The opening receiving the compress/dressing can be sealed with adhesive tape, for instance. The outer surface of the sheet-like support is preferably slippery so as to reduce the risk of the support being displaced by forces acting in the plane of the support. The side of the support that lies proximal to the underlying foot-supporting surface, e.g. the floor, may be provided with a stiff layer that distributes the load or pressure points and therewith reduces the risk of local pressures on the patient's foot sore. This layer will preferably be flexible so as to adapt to the shape of the surface area of the patient on which the dressing support shall be stuck.
By producing the dressing support in several standard designs, and by providing the support with graphic markings and constructing the support so that it can readily be brought to the correct size by cutting pieces from the dressing support, for instance whilst guided by said graphic markings, a fresh dressing support can be applied in a precisely correct position when changing the support, with the aid of markings provided on the body part to this end, and the size of the opening can be adjusted.
When the dressing support has been securely adhered to the underside of a patient's foot with the opening in the support positioned over a sore or a tactile area on the underside of the foot, a foot bed can be cast or moulded on a conventional way, with the foot and the applied dressing support as a model.
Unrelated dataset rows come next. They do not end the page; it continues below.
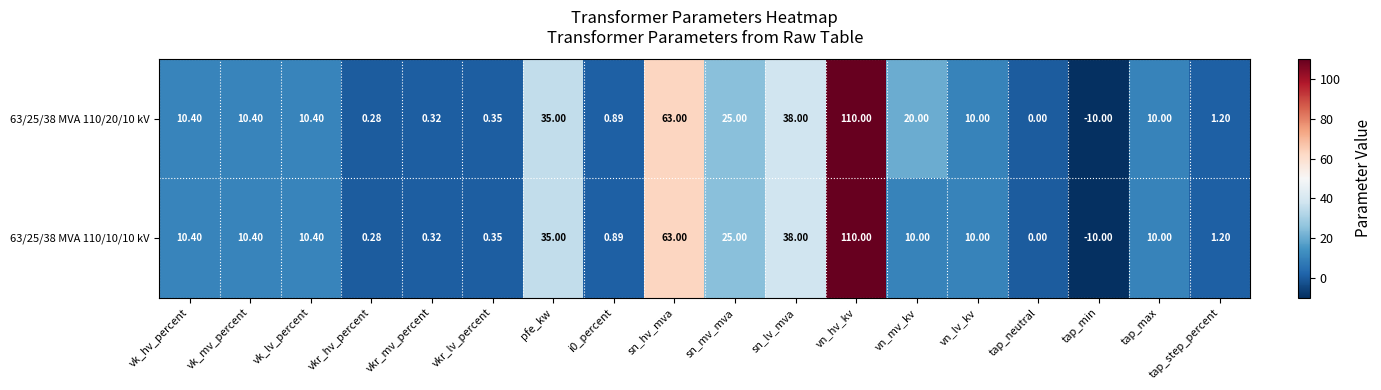

At which label is 63/25/38 MVA 110/20/10 kV closest to 50?

sn_lv_mva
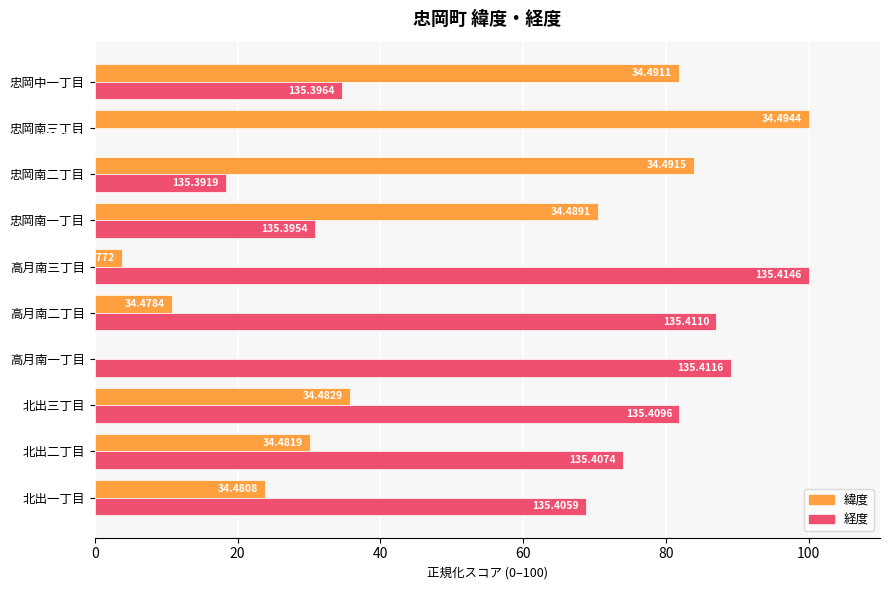

At which label is 経度 closest to 50?

忠岡中一丁目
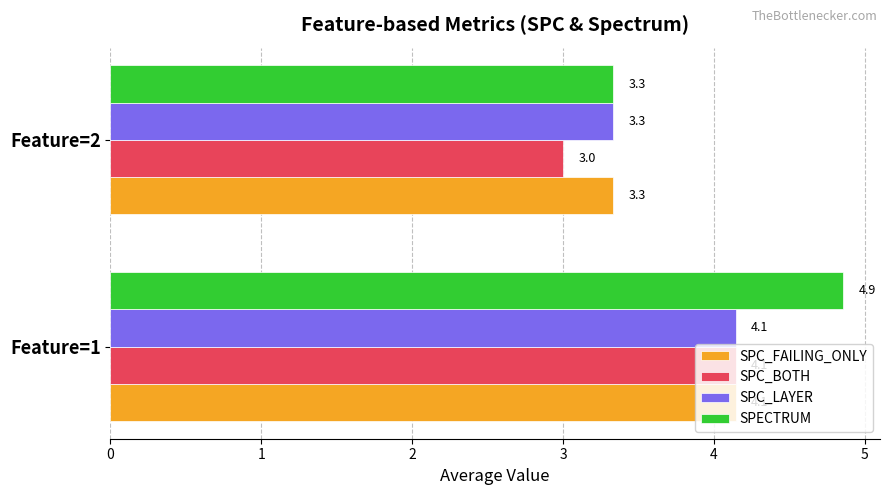

What is the approximate value of SPECTRUM at Feature=2?

3.3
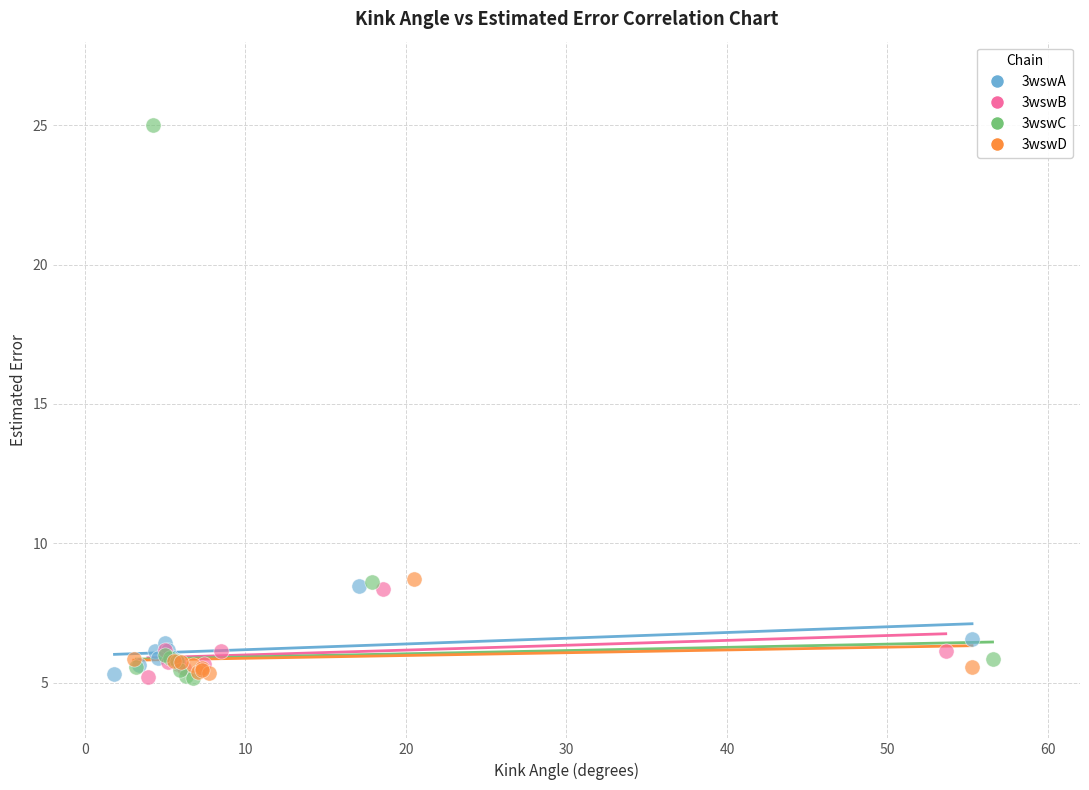

Which series contains the highest Y value?

3wswC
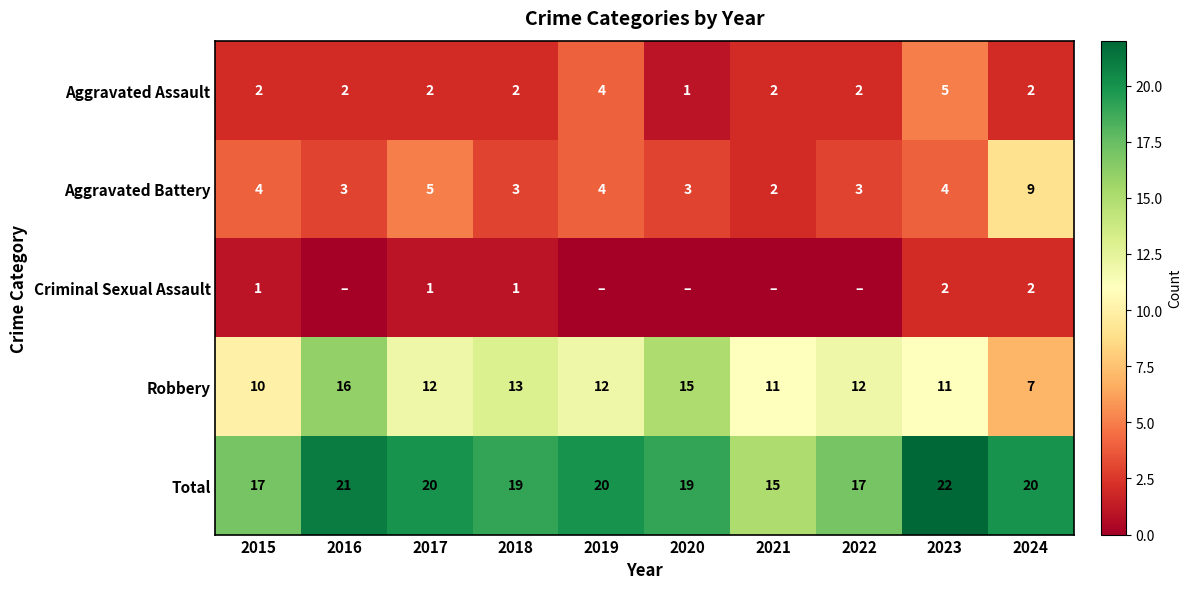

What is the sum of all Aggravated Battery values?

40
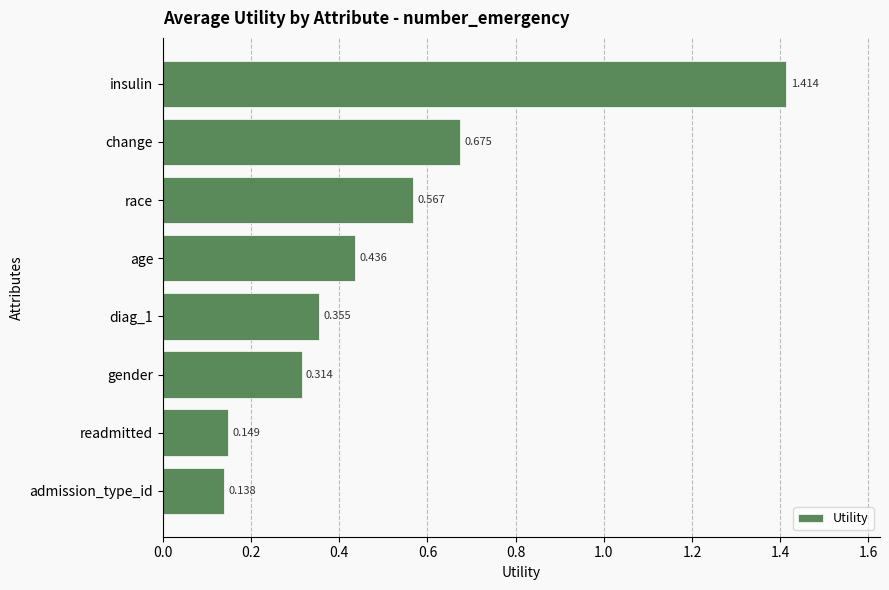

Which category has the highest value across all series?

insulin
When the patient with the dressing support applied to his/her foot inserts his/her foot into the treatment shoe, the foot bed and the dressing support will together provide a comfortable support surface for the whole of the foot in the treatment shoe, with the exception of the opening in the dressing support.
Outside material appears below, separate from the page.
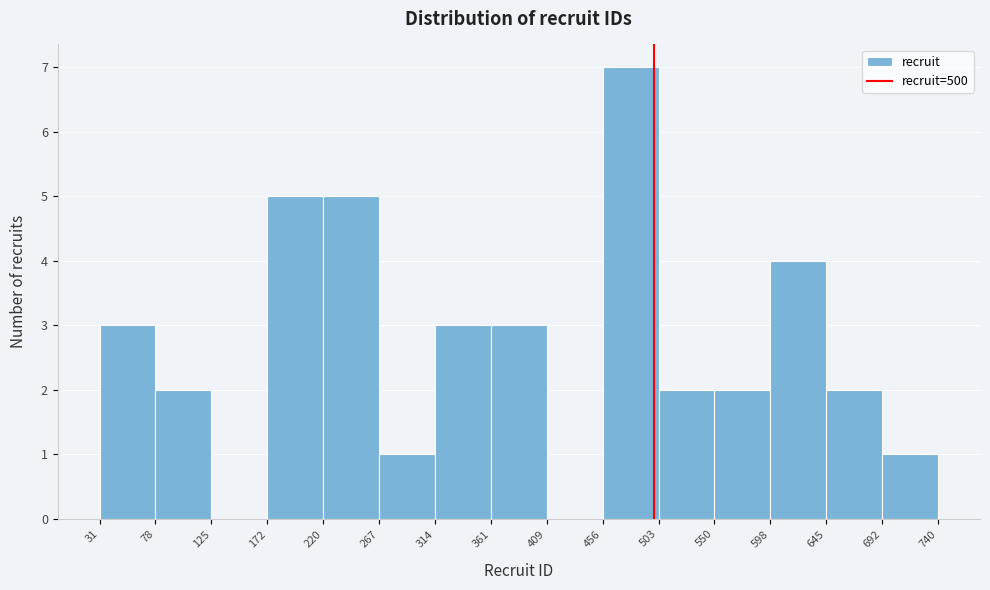

Over which range of the x-axis is the bar tallest?

456 to 503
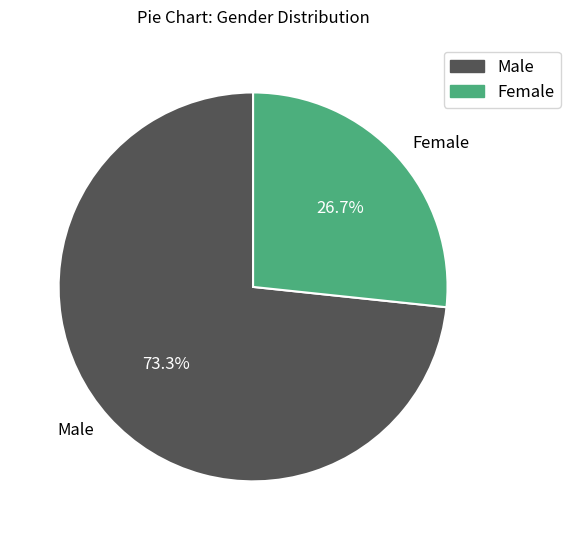

Which slice is the smallest?

Female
In those cases when the dressing support covers the whole of the foot with pressure-relieving openings for sores or tactile skin areas, the adaptation of a normal shoe may suffice.
When the patient removes the treatment shoe, the dressing support carrying the dressing will remain on his/her foot, wherewith the dressing support will prevent direct contact between the walking surface and the sore as the patient walks without the treatment shoe/foot bed.
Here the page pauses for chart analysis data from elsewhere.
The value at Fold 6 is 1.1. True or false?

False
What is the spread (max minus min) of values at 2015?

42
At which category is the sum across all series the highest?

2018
The fact that the exposed side of the dressing support is slippery reduces the risk of the support being disturbed on the foot of the wearer as he/she inserts her foot in or on to the foot bed in the treatment shoe.
When the foot to which the support is applied shall be inserted into a sock or stocking, the slippery outer surface of the support affords the advantage of reducing the risk of displacement of the support relative to the foot and also facilitates insertion of the foot carrying the support into the sock.
As will be understood, the foot bed may be formed on the basis of the foot to which a dressing support has been applied being clothed with a sock/stocking.
The slippery/smooth outer layer of the support may include one or more secondary openings, and the support may include a soft elastic rubber-like layer nearest the outer layer that includes said secondary openings. As load is exerted on the dressing support, parts of the rubber layer will penetrate plastically out through the secondary openings and therewith form anti-slip elements, which are particularly useful when a patient that has a dressing support applied to his/her foot walks on a slippery floor without wearing a sock or stocking.